— What this exercise asks —
[a] Please list the names of the researchers behind the system described in the article about animating biped characters.
[b] Resume the article on muscle-based biped animation after its last sentence and write the next part.

— Source document —
**********
A trio of computer graphics researchers have posted footage of their interesting new system for animating biped characters procedurally, using progressive optimisation to ‘evolve’ incrementally better results.
Mimicking real muscle movements
Thomas Geijtenbeek, Michiel van de Panne and Frank van der Stappen’s system uses a muscle-based control method, and incorporates real biomechanical constaints like neural delay.
Characters driven by the resulting ‘controllers’ automatically adjust their gait to different target speeds, and react to terrain and ‘external perturbations’ (for which, read ‘having socking great boxes thrown at them’).
The resulting video is a lot of fun to watch, particularly the way that the controllers evolve between generations – it’s a bit like watching a drunk slowly sobering up – and the outtakes section, which starts at 04:50.
No mocap required
Dynamic motion synthesis isn’t new, but this is the first time we’ve seen results this sophisticated with a pure muscle-based system.
**********
— Given entries —
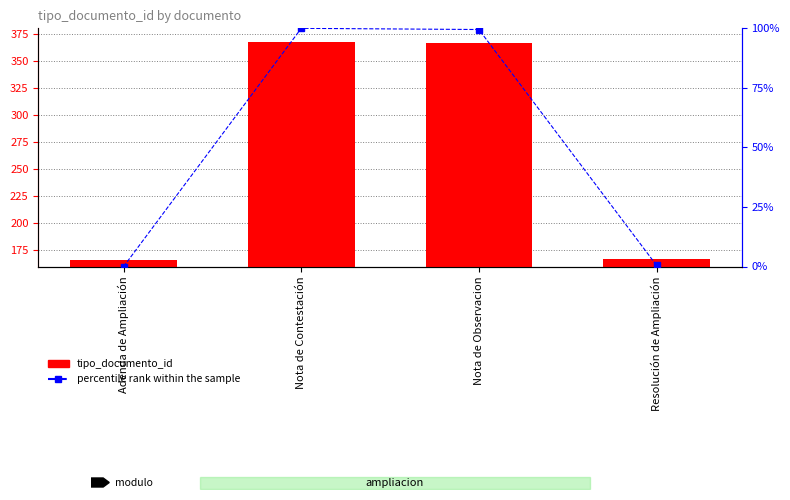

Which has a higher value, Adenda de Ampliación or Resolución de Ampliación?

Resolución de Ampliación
**********
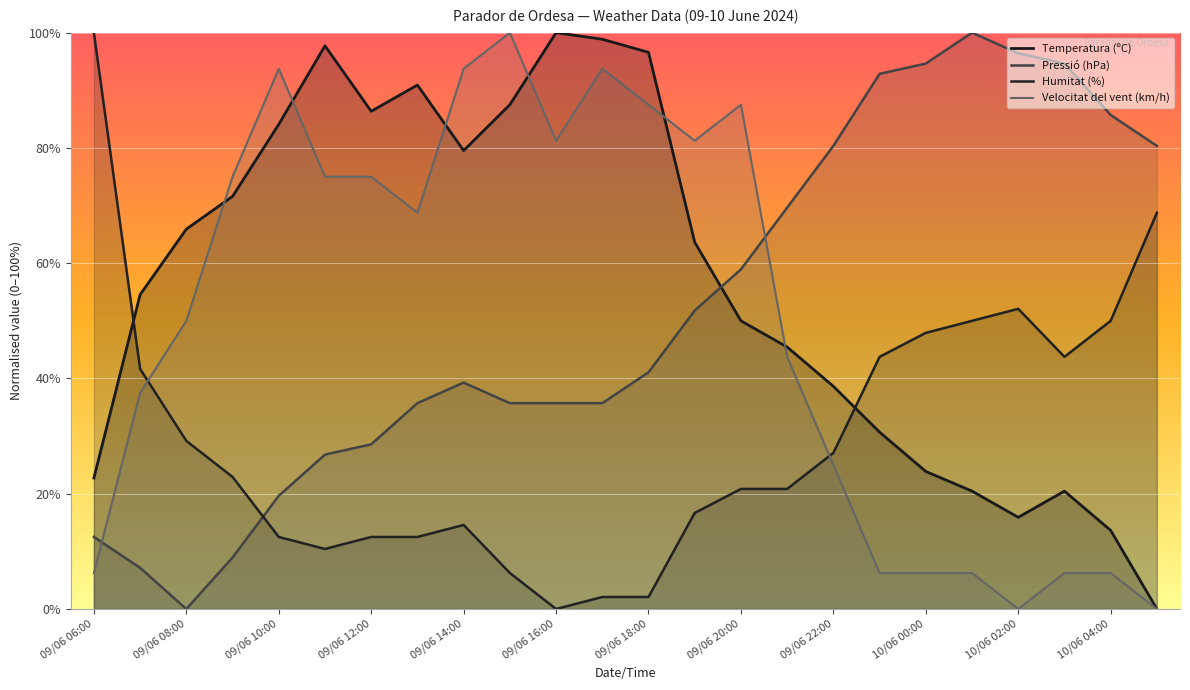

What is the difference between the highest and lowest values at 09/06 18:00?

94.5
**********
— Answers below —
[a]
Thomas Geijtenbeek
Michiel van de Panne
Frank van der Stappen

[b]
As the trio point out, it’s more common to use other forms of data to help the animation along: “One common approach … is to use motion-capture data as part of the control strategy.
“However, such methods are limited to characters and motions for which data is available. Furthermore, the biomechanical constraints implicit in captured motions are not preserved during editing or retargeting.”
The original paper, Flexible Muscle-Based Locomotion for Bipedal Creatures, was presented at Siggraph Asia last November, and can be read in full via the link below.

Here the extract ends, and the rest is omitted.